In 1996, two new electricity generating entities were split off - Delta Electricity and Macquarie Generation. In 2000, the remaining power stations were transferred to a new entity, Eraring Energy, and the consulting business Pacific Power International was sold to Connell Wagner.

Pacific Power was wound up in 2003.

===Privatisation===
The privatisation of the State's electricity assets proposed in 1997 began a long running controversy which extended into the 21st century.

On 14 December 2010, Kristina Keneally's Labor government sold the first tranche of the partial privatisation of the state's electricity assets for $5.3 billion.
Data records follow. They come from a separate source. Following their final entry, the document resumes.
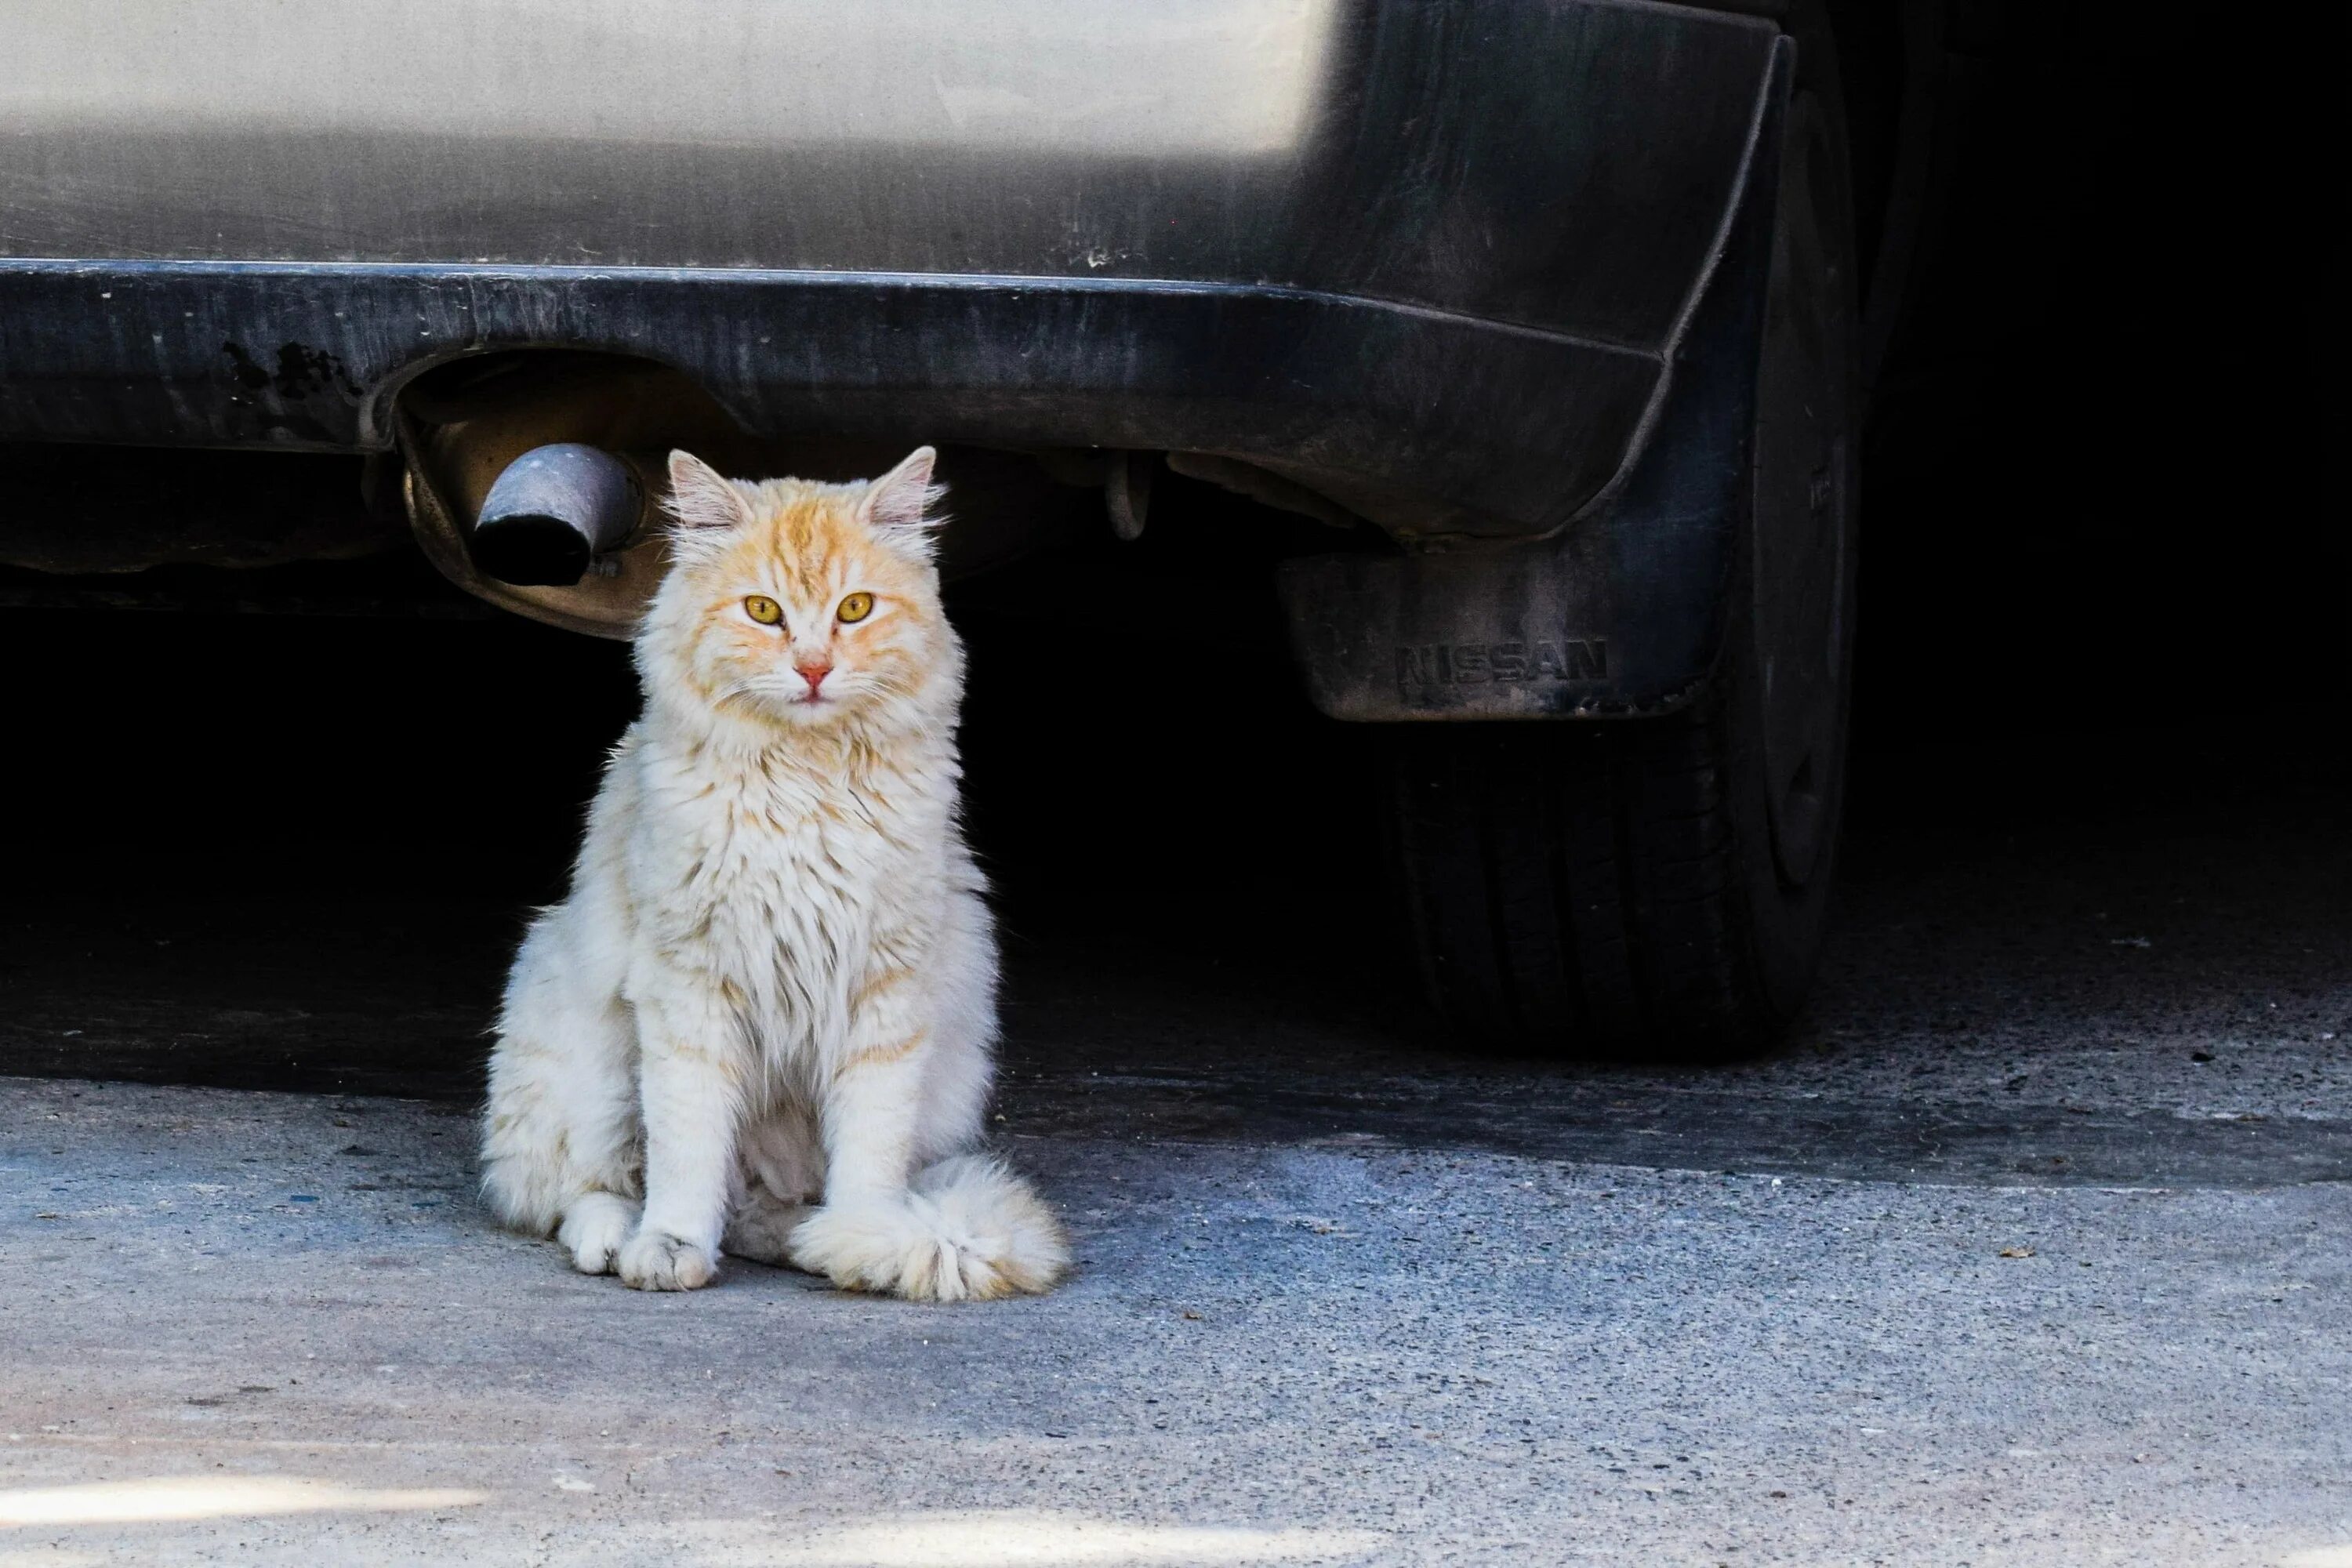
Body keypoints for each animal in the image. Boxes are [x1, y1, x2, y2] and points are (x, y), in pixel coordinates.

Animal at [477, 441, 1068, 1298]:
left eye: (855, 610)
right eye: (762, 611)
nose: (815, 668)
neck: (805, 779)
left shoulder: (885, 992)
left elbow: (869, 1150)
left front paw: (865, 1240)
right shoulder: (689, 990)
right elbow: (686, 1150)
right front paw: (672, 1246)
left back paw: (803, 1236)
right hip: (587, 1049)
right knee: (585, 1189)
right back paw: (621, 1242)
In January 2011, eight of the directors of the Delta Electricity resigned in protest over the proposed sale of trading rights to the output of generators. After criticism of the privatisation plans, the Government abandoned further electricity privatisation. Also, there were no bidders. The Keneally Labor government was soundly defeated at the 2011 state election held on 26 March, suffering an overall swing of over 16%

In May 2012, the O'Farrell Liberal government passed legislation to sell the State-owned generators. In July 2013, EnergyAustralia acquired, from Delta Electricity, Wallerawang and Mount Piper Power Stations for A$160 million. In November 2014, EnergyAustralia announced that it would permanently close Wallerawang due to ongoing reduced energy demand, lack of access to competitively priced coal and the power station's high operating costs. In September 2014, the government sold Macquarie Generation to AGL Energy for $1,505 million, including the Bayswater and Liddell Power Stations. In April 2015, AGL announced that it intended to close the Liddell Power Station in 2022. The remaining asset of Delta Electricity, the Vales Point Power Station (which has a maximum capacity of 1,320 megawatts (1,770,000 hp)), was sold in November 2015 to Sunset Power International for $1 million.
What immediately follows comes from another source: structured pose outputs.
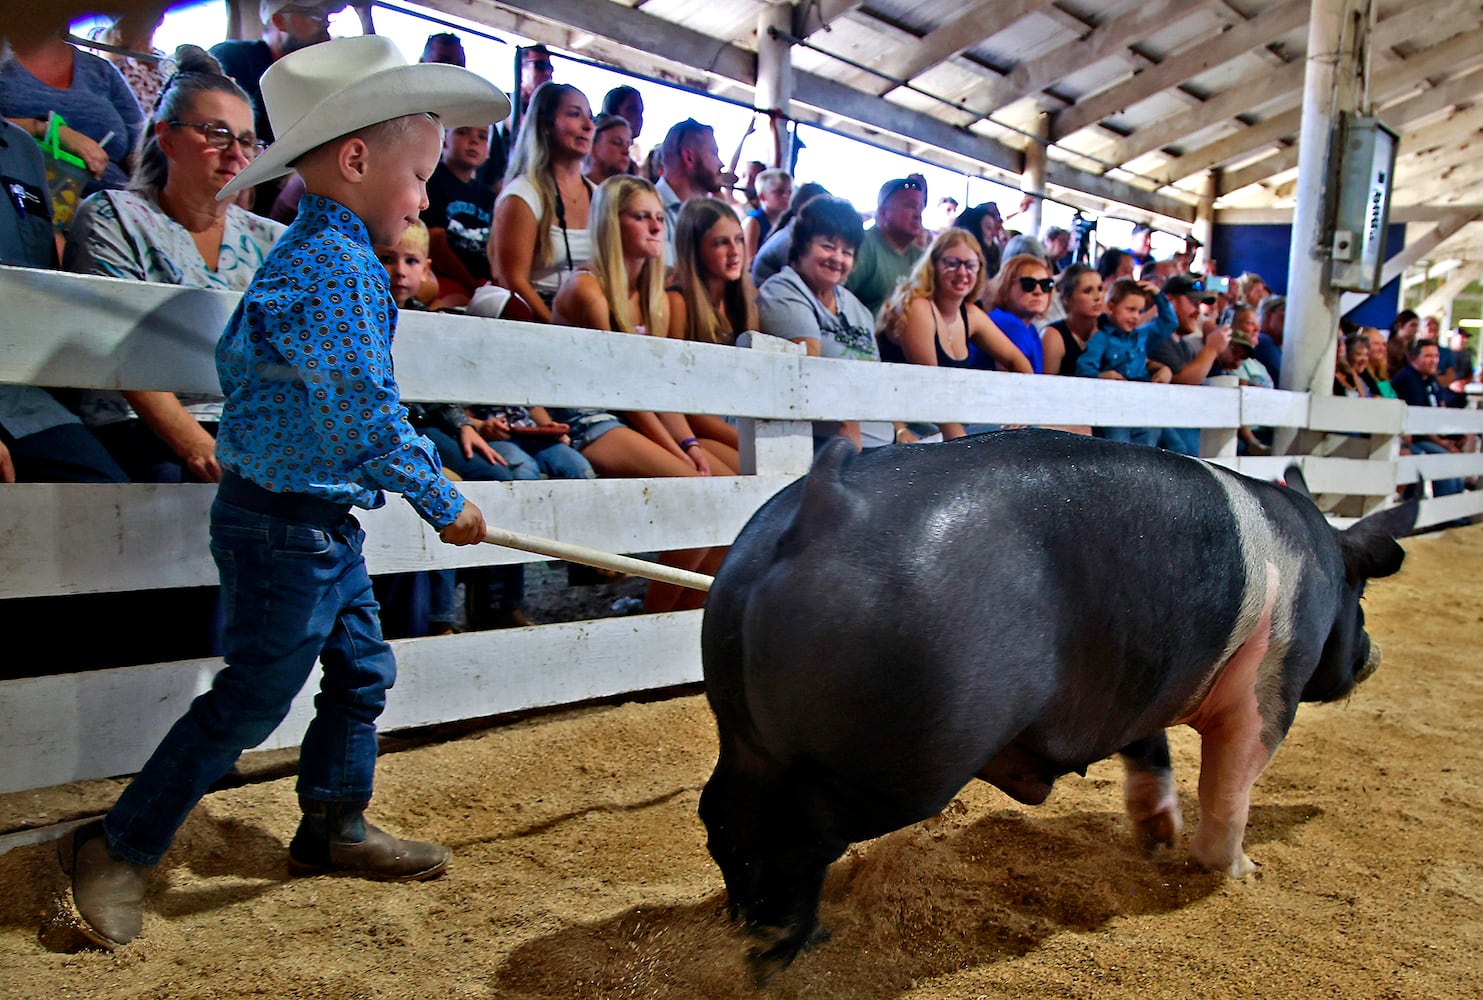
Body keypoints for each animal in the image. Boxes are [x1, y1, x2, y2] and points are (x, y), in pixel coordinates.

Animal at [699, 427, 1417, 979]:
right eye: (1359, 594)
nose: (1375, 652)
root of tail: (821, 507)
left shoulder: (1142, 680)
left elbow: (1150, 753)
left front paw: (1158, 841)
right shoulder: (1269, 690)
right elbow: (1230, 784)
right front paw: (1243, 872)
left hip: (744, 732)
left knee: (722, 814)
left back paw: (745, 925)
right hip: (885, 764)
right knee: (796, 836)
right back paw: (786, 947)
During the 2015 state election the Mike Baird Liberal government campaigned on a controversial plan to lease 49% of the state-owned electricity distribution network (known as the "poles and wires") for 99 years. The government's plan involved the lease of 100% of high-voltage distributor TransGrid and majority stakes in Ausgrid and Endeavour Energy, which together cover local distribution in metropolitan NSW. Country-based Essential Energy was not part of the proposal. Labor, supported by the state's union movement, ran on an anti-privatisation platform. The plan enjoyed significant support, including from business groups seeking lower electricity prices, such as the Energy Users' Association, the Business Council and the Australian Industry Group; and by transport lobby groups Infrastructure Partnerships Australia and the Tourism and Transport Forum. In addition, a number of senior Labor figures came out in support, including former Prime Minister Paul Keating, former NSW Treasurer Michael Costa, and former federal Resources Minister Martin Ferguson. Following the election, former Labor Premiers Bob Carr and Morris Iemma and former Labor Treasurer Michael Egan added their voices in support. Full privatisation of poles and wires also had the support of Australia's Productivity Commission. The plan was opposed by Labor, the Greens, the Shooters & Fishers and a number of unions. The plan also polled poorly and attracted little support on the ABC's Vote Compass site.

In December 2015, a consortium called NSW Electricity Networks won a 99-year lease of TransGrid's transmission network for $10.3 billion. In October 2016, Australian-based IFM Investors and AustralianSuper acquired 50.4% interest in a 99-year lease of Ausgrid for $16 billion. In June 2017, an Australian-led consortium of institutional investors acquired 50.4% ownership of the rights to management Endeavour Energy's network assets under a 99-year lease. The consortium is led by Macquarie Infrastructure and Real Assets (MIRA), and includes AMP Capital, British Columbia Investment Management Corporation and Qatar Investment Authority.